*課題設定 1:* 次に示す映画の感想文を、一字一句変えずに全文打ち直してください。
#### 読解文 ####
率直に申しまして、結構、好きです、コレ。
でも、「観ろ」とはいいません。
もう、暗くて暗くて、不幸ばかりが連鎖して、救いようがないんだもん。
子どもが観てはいけない匂いのする任侠モノ、登場人物がゴロゴロ死んでいくギャングモノ、こういうものに映画原体験のあるヒトは間違いなく喜ぶ作品です(私は、かすかにゴダールの『はなればなれに』に似た匂いもかぎとった)が、それ以外のヒトは受け付けないと思う。
主人公は、バカ。
考えるべきところで何も考えていないヤツ。
いつもいつもお間抜けで身の程しらずで、足でまといなことをしては、不幸を呼び込んでいくタイプ。
えぇ、ワタクシとしましては、「セルマ(『ダンサー・イン・ザ・ダーク』)男バージョン」と呼んで差し上げたくなるくらいのバカかげん。
ま、こいつはどーでもええんですが、主人公の「親友」くんが泣ける。
#### 提示された記録 ####
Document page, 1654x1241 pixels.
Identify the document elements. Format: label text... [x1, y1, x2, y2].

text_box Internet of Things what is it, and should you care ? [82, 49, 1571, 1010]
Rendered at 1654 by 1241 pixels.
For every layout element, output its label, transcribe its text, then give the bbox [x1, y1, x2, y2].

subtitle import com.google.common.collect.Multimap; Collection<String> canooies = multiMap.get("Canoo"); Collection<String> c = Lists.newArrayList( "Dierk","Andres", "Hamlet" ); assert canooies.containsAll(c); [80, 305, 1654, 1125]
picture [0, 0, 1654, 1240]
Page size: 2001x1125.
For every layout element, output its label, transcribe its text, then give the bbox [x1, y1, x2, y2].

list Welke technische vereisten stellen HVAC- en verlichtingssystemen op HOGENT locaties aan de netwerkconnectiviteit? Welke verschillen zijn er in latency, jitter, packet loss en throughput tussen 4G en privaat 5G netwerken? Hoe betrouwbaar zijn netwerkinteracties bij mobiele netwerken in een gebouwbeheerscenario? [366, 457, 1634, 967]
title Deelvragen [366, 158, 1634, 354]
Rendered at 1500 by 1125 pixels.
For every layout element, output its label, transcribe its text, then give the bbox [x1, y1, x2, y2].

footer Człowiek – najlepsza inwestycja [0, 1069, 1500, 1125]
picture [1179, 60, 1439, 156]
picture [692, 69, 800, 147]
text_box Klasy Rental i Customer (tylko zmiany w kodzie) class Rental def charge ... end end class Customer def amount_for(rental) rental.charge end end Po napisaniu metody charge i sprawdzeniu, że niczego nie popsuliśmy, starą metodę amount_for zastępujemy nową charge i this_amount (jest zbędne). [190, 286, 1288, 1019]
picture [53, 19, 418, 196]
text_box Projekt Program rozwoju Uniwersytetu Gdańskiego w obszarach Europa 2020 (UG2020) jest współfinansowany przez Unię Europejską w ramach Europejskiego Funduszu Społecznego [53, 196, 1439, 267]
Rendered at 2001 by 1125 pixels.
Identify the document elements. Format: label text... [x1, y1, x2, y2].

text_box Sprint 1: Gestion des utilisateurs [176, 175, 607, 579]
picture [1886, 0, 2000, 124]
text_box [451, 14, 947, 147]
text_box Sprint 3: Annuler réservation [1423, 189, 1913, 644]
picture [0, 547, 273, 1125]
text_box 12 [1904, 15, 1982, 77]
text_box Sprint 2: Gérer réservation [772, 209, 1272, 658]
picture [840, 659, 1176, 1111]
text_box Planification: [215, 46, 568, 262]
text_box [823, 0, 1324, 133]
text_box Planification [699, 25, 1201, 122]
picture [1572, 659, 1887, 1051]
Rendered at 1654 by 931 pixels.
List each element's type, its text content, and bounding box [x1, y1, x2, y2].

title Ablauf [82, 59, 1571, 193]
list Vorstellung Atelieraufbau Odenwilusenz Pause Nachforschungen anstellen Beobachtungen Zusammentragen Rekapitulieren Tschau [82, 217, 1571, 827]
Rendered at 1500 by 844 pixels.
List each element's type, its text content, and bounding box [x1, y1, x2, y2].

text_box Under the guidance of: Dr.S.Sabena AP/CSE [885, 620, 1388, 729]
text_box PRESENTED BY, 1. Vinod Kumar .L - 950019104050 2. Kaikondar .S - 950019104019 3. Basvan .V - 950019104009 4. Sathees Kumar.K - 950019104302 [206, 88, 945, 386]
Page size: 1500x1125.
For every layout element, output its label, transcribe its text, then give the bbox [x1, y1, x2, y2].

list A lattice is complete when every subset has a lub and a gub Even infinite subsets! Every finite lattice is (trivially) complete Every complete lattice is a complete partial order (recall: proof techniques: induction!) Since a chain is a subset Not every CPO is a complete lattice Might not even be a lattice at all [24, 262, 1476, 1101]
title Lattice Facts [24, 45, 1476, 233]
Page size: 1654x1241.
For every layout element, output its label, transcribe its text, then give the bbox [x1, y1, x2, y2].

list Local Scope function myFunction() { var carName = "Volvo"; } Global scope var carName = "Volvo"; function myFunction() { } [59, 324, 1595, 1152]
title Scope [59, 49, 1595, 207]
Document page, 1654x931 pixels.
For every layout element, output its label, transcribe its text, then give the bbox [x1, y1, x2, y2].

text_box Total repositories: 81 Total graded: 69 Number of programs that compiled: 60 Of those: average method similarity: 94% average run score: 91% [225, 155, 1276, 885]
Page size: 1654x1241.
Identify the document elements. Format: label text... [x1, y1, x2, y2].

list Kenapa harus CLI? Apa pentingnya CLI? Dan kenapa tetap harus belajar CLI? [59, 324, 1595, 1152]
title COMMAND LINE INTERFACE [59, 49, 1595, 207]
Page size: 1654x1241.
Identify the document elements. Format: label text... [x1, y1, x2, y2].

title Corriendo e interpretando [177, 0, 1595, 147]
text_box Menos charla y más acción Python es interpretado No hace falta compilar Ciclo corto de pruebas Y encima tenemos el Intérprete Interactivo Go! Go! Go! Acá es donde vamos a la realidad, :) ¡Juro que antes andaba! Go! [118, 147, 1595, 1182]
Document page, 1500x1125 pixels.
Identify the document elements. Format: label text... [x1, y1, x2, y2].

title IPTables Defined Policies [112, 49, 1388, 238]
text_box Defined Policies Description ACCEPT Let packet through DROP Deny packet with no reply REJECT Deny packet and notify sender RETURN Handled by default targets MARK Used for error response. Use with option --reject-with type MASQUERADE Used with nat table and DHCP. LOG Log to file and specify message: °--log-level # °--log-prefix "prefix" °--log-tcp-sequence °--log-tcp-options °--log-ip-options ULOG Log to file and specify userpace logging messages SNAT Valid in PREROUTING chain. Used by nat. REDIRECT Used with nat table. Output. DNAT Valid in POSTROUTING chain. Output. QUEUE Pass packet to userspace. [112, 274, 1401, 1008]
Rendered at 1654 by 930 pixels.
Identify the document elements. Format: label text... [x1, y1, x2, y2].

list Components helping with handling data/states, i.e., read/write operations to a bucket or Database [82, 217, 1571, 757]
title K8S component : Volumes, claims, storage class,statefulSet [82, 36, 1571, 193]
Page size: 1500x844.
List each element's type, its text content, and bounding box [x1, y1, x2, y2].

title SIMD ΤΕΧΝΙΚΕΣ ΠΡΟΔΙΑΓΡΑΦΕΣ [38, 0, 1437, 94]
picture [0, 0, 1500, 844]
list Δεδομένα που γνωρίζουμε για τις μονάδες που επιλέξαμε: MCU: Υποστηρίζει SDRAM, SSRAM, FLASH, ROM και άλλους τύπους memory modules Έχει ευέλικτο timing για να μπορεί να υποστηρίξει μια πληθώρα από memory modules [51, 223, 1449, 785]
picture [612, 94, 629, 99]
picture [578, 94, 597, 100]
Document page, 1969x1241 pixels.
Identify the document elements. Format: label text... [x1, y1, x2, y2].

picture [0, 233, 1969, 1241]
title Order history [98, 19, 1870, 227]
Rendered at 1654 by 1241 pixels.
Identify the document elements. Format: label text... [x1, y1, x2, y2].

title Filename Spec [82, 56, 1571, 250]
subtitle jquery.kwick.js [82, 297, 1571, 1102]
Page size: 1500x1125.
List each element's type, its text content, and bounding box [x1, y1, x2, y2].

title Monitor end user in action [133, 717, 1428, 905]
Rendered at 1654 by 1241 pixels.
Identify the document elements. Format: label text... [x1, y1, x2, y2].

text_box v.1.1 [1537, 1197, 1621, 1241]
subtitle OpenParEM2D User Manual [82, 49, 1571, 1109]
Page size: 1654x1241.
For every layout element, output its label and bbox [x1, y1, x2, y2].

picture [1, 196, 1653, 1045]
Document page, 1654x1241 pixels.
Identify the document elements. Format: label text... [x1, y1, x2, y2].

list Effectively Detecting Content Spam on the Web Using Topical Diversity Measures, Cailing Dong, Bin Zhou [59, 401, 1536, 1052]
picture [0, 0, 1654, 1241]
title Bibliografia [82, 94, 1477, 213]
####
*課題設定 2:* 記録の中で「Rendered at 1654 by 930 pixels.」を含む行から書き始め、「title K8S component」を含む行を書いたところで止めてください。両端の行も含め、その範囲の行をそのまま繰り返してください。

*出力 1:*
率直に申しまして、結構、好きです、コレ。
でも、「観ろ」とはいいません。
もう、暗くて暗くて、不幸ばかりが連鎖して、救いようがないんだもん。
子どもが観てはいけない匂いのする任侠モノ、登場人物がゴロゴロ死んでいくギャングモノ、こういうものに映画原体験のあるヒトは間違いなく喜ぶ作品です(私は、かすかにゴダールの『はなればなれに』に似た匂いもかぎとった)が、それ以外のヒトは受け付けないと思う。
主人公は、バカ。
考えるべきところで何も考えていないヤツ。
いつもいつもお間抜けで身の程しらずで、足でまといなことをしては、不幸を呼び込んでいくタイプ。
えぇ、ワタクシとしましては、「セルマ(『ダンサー・イン・ザ・ダーク』)男バージョン」と呼んで差し上げたくなるくらいのバカかげん。
ま、こいつはどーでもええんですが、主人公の「親友」くんが泣ける。

*出力 2:*
Rendered at 1654 by 930 pixels.
Identify the document elements. Format: label text... [x1, y1, x2, y2].

list Components helping with handling data/states, i.e., read/write operations to a bucket or Database [82, 217, 1571, 757]
title K8S component : Volumes, claims, storage class,statefulSet [82, 36, 1571, 193]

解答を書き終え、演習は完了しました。